Während wir uns über die destruktiven Folgen von Öl und Kohle einig sind, ist die Werbebranche wohl mehr Mittelsmann und die zerstörerischen Folgen der Branche indirekt. Aber doch messbar: Ein britischer Think Tank schätzt, dass jedem Pfund, den ein Werber generiert, Zerstörung im Wert von sieben Pfund gegenübersteht – zum Beispiel in Form von Überkonsum, Verschmutzung und Schulden. Systemrelevanz? Fehlanzeige. Und die Botschaften, für die wir verantwortlich sind, könnten ambivalenter nicht sein: “Rad und Öffis statt Auto” hier, “Wochenend-Flug nach Mallorca” da. Werbung ist Brandbeschleuniger, wenn unser Zuhause längst in Flammen steht.
Warum also nicht dort ansetzen, wo Konsum entsteht: In unseren Köpfen. Während die radikale Forderung, bestimmte Produkte aufgrund deren Umweltschädlichkeit und Anteil an der Klimakrise zu verbieten, kaum realistisch durchzusetzen ist, scheint ein Werbeverbot, zumindest für bestimmte, besonders klimaschädliche Produkte, schon salonfähiger. Bei Tabakprodukten und Alkohol ist das aus gesundheitlichen und Jugendschutzgründen längst Realität – aber wer schützt die Gesellschaft vor klimaschädlichen Kaufentscheidungen?
Bevor eine Debatte um mündige Bürger*innen, Kontrolle des Staates und die unsichtbare Hand des Marktes losbricht, gleich vorweg: Wer spießt sich tatsächlich daran, weniger Werbung zu sehen? Stört es wirklich jemanden, keine Werbung mehr von Öl- und Gaskonzernen, Fluglinien oder Billigfleisch zu sehen? Fühlen wir uns durch ein Werbeverbot etwa schon in unserem freien Willen eingeschränkt? Zeigt die Angst vor dem Entzug dann nicht umso mehr unsere Abhängigkeit von Werbung und Konsum? Und seien wir ehrlich, höchstwahrscheinlich werden Werbeflächen ohnehin nur andere, klimafreundlichere Werbebotschaften transportieren und nicht völlig verschwinden.

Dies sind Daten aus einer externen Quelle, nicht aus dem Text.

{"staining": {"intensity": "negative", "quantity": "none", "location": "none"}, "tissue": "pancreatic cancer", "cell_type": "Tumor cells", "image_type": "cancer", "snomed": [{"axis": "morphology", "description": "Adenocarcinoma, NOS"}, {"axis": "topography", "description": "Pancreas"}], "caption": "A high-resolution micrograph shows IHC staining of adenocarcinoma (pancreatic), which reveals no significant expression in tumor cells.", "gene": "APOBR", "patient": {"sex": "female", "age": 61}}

Wo der Einzelne Entscheidungen trifft und ein Verhalten an den Tag legt, dass der Gesellschaft als Ganzes schadet, muss der Staat eingreifen. Dieser Groschen ist bei Passivrauchen längst gefallen – aber dass auch Klimakiller unser aller Gesundheit und Zukunft aufs Spiel setzen, scheint außer in Amsterdam und Frankreich, wo ähnliche Forderungen nach einem Werbeverbot laut werden, Neuland zu sein. Mal ganz abgesehen davon: Die Unmengen an Budgets für Werbung und Marketing, mit eben jenem endlosem Wachstum vor Augen, könnten stattdessen in echte (Produkt-)Innovationen investiert werden.
Wer sich jetzt schon auf der Straße stehen sieht: Kreative und smarte Ideen sind auch in anderen Branchen gefragt und auf Kommunikation muss nicht immer Konsum folgen. Ein erster kleiner Schritt in die richtige Richtung: Werbetrommel-Stop für Klimakiller. Dafür gibt läuft jetzt eine Petition. Denn die Jugendlichen bei Fridays for Future-Demos sind sich einig: Another World is Possible. Und dafür rühren wir doch gerne die Werbetrommel, oder nicht?